-------- Dataset records --------

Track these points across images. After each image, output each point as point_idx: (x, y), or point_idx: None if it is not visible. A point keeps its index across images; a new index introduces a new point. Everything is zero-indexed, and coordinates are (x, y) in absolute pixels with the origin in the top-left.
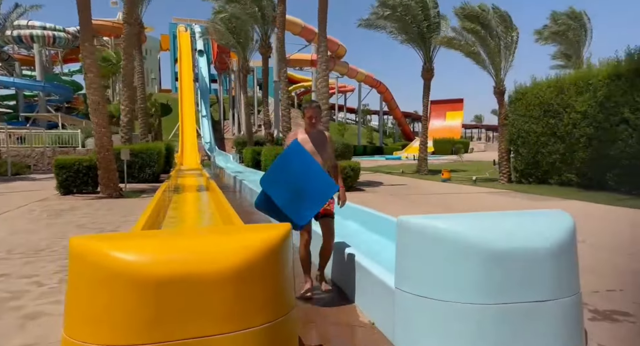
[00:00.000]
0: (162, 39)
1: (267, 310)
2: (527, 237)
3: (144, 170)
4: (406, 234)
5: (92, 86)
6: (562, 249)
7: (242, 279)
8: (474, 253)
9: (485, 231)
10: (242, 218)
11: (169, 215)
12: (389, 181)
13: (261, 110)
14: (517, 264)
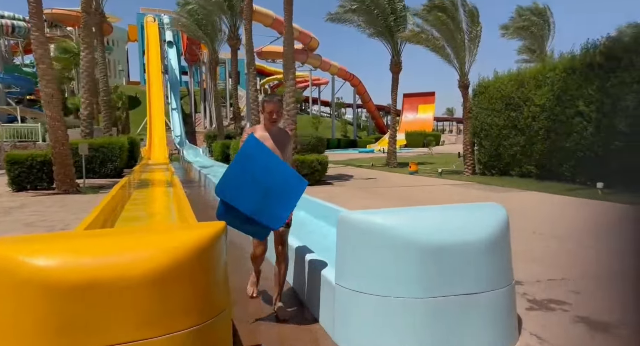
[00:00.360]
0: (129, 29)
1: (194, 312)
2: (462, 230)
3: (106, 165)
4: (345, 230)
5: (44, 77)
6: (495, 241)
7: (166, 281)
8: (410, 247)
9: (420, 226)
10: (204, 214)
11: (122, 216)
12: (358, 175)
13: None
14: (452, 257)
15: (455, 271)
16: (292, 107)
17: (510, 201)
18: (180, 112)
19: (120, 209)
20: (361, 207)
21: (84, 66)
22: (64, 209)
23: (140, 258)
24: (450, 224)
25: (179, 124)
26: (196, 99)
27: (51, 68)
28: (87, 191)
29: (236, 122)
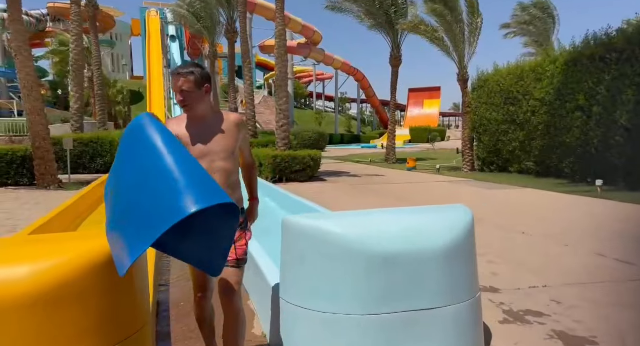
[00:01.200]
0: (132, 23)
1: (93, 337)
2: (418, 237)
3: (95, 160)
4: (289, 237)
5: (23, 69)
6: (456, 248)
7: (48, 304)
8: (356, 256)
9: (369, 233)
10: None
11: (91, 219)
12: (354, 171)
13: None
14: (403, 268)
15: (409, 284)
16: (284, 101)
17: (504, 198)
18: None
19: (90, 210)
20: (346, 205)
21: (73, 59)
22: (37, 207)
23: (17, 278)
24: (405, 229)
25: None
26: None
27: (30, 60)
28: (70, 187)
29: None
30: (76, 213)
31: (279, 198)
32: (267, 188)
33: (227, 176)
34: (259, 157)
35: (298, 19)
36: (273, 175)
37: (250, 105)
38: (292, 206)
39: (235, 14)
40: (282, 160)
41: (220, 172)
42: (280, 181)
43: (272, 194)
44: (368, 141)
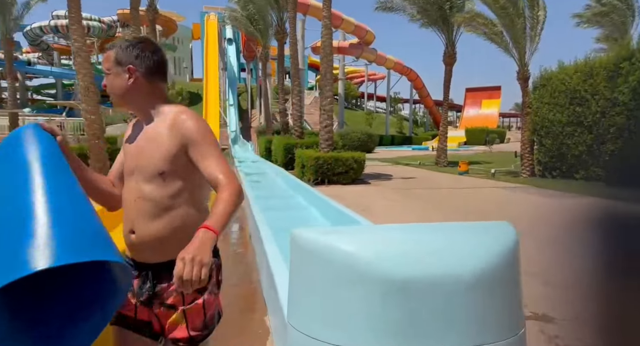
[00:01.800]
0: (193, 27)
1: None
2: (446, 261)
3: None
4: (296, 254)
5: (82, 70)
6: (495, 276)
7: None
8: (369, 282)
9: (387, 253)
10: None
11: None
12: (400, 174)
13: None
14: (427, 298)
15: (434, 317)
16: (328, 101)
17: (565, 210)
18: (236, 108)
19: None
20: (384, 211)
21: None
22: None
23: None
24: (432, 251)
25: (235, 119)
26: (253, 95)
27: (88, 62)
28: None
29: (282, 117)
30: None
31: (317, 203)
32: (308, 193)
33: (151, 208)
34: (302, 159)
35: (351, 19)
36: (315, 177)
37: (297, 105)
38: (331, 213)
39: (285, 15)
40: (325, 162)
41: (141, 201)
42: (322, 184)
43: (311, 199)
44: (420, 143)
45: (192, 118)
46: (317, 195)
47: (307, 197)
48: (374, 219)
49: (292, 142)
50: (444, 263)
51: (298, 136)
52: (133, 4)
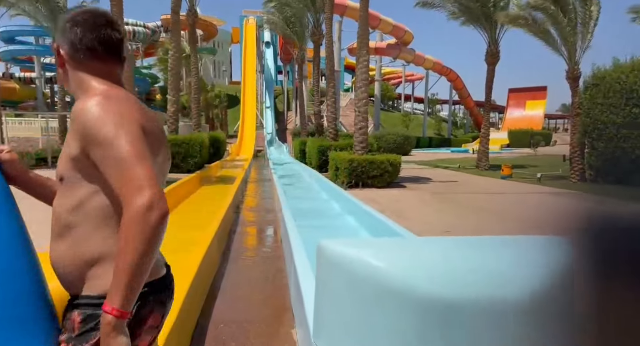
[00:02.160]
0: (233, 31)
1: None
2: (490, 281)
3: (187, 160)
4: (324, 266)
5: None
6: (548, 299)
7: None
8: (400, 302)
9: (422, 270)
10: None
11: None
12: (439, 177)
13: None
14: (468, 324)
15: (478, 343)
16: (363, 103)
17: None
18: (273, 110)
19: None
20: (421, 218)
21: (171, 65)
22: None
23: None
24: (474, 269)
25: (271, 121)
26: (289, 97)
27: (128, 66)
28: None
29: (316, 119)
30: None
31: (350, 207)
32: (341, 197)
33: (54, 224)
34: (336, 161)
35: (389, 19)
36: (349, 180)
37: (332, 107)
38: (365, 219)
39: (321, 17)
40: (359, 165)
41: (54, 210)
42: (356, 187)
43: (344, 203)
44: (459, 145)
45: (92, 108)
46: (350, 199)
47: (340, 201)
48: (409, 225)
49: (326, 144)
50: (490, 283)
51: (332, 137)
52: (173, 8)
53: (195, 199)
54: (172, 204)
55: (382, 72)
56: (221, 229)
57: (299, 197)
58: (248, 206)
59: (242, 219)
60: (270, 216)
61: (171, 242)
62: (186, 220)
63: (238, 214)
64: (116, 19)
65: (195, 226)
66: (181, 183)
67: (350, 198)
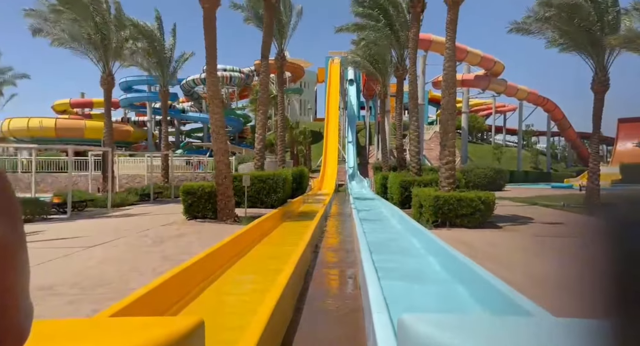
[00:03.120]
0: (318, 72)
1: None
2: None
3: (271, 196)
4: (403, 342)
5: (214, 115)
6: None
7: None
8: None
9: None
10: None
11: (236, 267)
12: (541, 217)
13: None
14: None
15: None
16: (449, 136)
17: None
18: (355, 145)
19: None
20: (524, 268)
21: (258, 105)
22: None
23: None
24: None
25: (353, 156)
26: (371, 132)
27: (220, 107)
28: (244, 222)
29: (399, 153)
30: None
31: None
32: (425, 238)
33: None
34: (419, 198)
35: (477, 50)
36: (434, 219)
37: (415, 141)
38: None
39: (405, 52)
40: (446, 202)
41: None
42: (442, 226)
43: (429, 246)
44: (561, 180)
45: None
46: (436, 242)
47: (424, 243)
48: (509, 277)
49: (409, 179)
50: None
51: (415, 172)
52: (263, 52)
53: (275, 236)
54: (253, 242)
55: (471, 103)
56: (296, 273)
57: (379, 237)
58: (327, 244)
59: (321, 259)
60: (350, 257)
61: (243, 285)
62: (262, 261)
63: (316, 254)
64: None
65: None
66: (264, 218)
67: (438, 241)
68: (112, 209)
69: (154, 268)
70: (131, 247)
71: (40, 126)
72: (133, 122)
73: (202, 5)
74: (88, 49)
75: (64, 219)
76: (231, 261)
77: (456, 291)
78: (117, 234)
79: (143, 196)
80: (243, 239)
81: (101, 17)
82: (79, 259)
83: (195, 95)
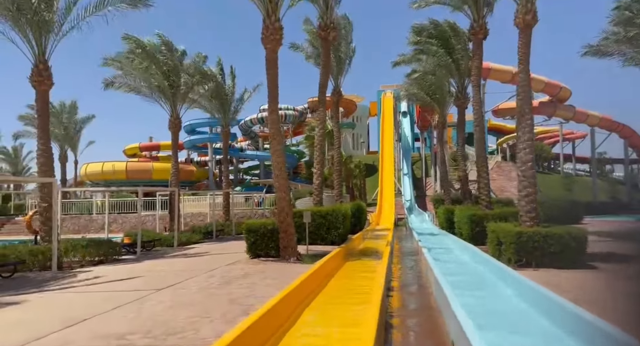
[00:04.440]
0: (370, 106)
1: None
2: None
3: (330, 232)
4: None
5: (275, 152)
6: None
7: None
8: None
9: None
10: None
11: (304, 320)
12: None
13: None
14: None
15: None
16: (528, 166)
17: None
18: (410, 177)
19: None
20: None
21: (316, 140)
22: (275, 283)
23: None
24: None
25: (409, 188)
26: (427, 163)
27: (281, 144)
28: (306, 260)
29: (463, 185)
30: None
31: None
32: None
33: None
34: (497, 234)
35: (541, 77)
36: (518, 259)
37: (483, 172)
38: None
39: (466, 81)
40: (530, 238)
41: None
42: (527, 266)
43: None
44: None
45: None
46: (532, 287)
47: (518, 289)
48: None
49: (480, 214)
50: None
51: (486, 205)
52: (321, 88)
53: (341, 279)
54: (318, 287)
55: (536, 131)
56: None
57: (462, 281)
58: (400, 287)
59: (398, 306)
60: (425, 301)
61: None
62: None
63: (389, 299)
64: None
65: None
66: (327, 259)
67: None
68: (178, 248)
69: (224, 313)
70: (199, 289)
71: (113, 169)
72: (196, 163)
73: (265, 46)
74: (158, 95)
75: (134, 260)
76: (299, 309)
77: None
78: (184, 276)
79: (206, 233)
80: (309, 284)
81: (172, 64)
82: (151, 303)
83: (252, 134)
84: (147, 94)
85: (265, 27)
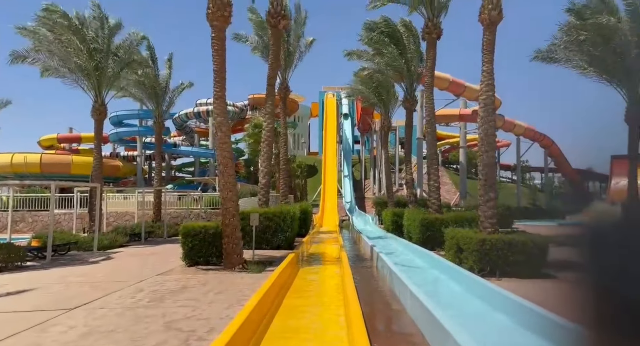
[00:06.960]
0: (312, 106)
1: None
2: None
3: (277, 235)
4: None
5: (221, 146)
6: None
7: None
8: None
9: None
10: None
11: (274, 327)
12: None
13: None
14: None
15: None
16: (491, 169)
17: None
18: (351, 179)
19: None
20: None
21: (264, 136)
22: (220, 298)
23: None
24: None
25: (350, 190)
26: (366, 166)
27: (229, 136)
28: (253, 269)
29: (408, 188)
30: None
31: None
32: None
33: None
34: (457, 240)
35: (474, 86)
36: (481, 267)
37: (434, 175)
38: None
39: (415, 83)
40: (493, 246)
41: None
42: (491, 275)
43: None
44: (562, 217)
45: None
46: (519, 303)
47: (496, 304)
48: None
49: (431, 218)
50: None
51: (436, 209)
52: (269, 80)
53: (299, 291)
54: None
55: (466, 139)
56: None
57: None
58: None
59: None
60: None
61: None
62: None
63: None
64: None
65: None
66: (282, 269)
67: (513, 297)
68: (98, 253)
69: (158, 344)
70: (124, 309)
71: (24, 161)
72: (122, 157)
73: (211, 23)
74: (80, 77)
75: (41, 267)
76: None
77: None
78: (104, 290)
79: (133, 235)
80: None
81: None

--------

Exercise requirements: Output exactly the lines above, beginning at the one with "5: (92, 86)" and stopping after the one with "29: (236, 122)". Pictures are to be omitted.

Completed task:
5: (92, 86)
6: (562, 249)
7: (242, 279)
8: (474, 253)
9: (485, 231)
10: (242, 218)
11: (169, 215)
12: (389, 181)
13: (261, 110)
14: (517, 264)
[00:00.360]
0: (129, 29)
1: (194, 312)
2: (462, 230)
3: (106, 165)
4: (345, 230)
5: (44, 77)
6: (495, 241)
7: (166, 281)
8: (410, 247)
9: (420, 226)
10: (204, 214)
11: (122, 216)
12: (358, 175)
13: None
14: (452, 257)
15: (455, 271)
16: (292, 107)
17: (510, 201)
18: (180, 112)
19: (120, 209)
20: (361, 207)
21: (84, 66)
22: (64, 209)
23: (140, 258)
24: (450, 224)
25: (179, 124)
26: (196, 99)
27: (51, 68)
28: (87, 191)
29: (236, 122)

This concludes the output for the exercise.